Problem description → Reproduce each of the following items word for word, keeping every line and symbol unchanged.

Source texts of formatted documents:
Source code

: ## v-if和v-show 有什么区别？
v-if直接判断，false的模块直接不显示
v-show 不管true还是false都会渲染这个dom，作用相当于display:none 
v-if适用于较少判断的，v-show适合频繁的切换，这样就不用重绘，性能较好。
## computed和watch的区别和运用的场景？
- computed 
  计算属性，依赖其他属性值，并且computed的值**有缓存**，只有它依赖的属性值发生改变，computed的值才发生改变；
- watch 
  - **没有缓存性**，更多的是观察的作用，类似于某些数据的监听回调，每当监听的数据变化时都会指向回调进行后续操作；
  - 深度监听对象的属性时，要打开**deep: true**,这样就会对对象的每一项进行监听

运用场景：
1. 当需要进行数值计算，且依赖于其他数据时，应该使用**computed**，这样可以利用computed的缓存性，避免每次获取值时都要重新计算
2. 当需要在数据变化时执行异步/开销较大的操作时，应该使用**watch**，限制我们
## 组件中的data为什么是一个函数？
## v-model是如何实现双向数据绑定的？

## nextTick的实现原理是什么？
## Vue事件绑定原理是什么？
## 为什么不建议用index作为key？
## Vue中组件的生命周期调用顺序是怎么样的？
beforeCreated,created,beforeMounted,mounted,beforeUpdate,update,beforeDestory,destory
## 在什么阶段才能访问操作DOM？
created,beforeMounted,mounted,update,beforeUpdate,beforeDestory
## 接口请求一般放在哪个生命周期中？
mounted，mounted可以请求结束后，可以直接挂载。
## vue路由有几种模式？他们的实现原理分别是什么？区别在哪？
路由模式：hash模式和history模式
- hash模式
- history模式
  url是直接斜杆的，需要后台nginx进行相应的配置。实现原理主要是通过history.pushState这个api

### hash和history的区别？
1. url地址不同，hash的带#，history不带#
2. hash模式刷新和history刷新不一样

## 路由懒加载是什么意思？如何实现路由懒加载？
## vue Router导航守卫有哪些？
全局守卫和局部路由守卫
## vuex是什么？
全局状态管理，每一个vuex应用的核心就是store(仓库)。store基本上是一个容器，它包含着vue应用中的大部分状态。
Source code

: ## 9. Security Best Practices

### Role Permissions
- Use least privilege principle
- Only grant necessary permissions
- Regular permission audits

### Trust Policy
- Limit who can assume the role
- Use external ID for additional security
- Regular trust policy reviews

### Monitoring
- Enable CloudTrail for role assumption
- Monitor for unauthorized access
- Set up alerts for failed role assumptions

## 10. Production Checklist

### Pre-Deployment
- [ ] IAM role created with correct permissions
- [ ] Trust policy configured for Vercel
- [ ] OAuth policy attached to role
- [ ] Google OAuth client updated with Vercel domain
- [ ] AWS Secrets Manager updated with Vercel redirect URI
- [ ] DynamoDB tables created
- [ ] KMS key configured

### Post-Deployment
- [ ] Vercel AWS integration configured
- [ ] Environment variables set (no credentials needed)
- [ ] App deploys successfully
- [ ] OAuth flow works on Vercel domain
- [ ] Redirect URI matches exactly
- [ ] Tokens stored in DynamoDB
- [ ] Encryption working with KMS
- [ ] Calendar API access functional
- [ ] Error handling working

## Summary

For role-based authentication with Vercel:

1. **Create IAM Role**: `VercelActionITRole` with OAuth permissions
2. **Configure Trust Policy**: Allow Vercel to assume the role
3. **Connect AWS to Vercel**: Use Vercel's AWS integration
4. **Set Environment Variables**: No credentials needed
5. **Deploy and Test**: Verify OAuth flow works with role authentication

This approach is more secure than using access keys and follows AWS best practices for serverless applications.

Answer for the task →
Source code

: ## v-if和v-show 有什么区别？
v-if直接判断，false的模块直接不显示
v-show 不管true还是false都会渲染这个dom，作用相当于display:none 
v-if适用于较少判断的，v-show适合频繁的切换，这样就不用重绘，性能较好。
## computed和watch的区别和运用的场景？
- computed 
  计算属性，依赖其他属性值，并且computed的值**有缓存**，只有它依赖的属性值发生改变，computed的值才发生改变；
- watch 
  - **没有缓存性**，更多的是观察的作用，类似于某些数据的监听回调，每当监听的数据变化时都会指向回调进行后续操作；
  - 深度监听对象的属性时，要打开**deep: true**,这样就会对对象的每一项进行监听

运用场景：
1. 当需要进行数值计算，且依赖于其他数据时，应该使用**computed**，这样可以利用computed的缓存性，避免每次获取值时都要重新计算
2. 当需要在数据变化时执行异步/开销较大的操作时，应该使用**watch**，限制我们
## 组件中的data为什么是一个函数？
## v-model是如何实现双向数据绑定的？

## nextTick的实现原理是什么？
## Vue事件绑定原理是什么？
## 为什么不建议用index作为key？
## Vue中组件的生命周期调用顺序是怎么样的？
beforeCreated,created,beforeMounted,mounted,beforeUpdate,update,beforeDestory,destory
## 在什么阶段才能访问操作DOM？
created,beforeMounted,mounted,update,beforeUpdate,beforeDestory
## 接口请求一般放在哪个生命周期中？
mounted，mounted可以请求结束后，可以直接挂载。
## vue路由有几种模式？他们的实现原理分别是什么？区别在哪？
路由模式：hash模式和history模式
- hash模式
- history模式
  url是直接斜杆的，需要后台nginx进行相应的配置。实现原理主要是通过history.pushState这个api

### hash和history的区别？
1. url地址不同，hash的带#，history不带#
2. hash模式刷新和history刷新不一样

## 路由懒加载是什么意思？如何实现路由懒加载？
## vue Router导航守卫有哪些？
全局守卫和局部路由守卫
## vuex是什么？
全局状态管理，每一个vuex应用的核心就是store(仓库)。store基本上是一个容器，它包含着vue应用中的大部分状态。
Source code

: ## 9. Security Best Practices

### Role Permissions
- Use least privilege principle
- Only grant necessary permissions
- Regular permission audits

### Trust Policy
- Limit who can assume the role
- Use external ID for additional security
- Regular trust policy reviews

### Monitoring
- Enable CloudTrail for role assumption
- Monitor for unauthorized access
- Set up alerts for failed role assumptions

## 10. Production Checklist

### Pre-Deployment
- [ ] IAM role created with correct permissions
- [ ] Trust policy configured for Vercel
- [ ] OAuth policy attached to role
- [ ] Google OAuth client updated with Vercel domain
- [ ] AWS Secrets Manager updated with Vercel redirect URI
- [ ] DynamoDB tables created
- [ ] KMS key configured

### Post-Deployment
- [ ] Vercel AWS integration configured
- [ ] Environment variables set (no credentials needed)
- [ ] App deploys successfully
- [ ] OAuth flow works on Vercel domain
- [ ] Redirect URI matches exactly
- [ ] Tokens stored in DynamoDB
- [ ] Encryption working with KMS
- [ ] Calendar API access functional
- [ ] Error handling working

## Summary

For role-based authentication with Vercel:

1. **Create IAM Role**: `VercelActionITRole` with OAuth permissions
2. **Configure Trust Policy**: Allow Vercel to assume the role
3. **Connect AWS to Vercel**: Use Vercel's AWS integration
4. **Set Environment Variables**: No credentials needed
5. **Deploy and Test**: Verify OAuth flow works with role authentication

This approach is more secure than using access keys and follows AWS best practices for serverless applications.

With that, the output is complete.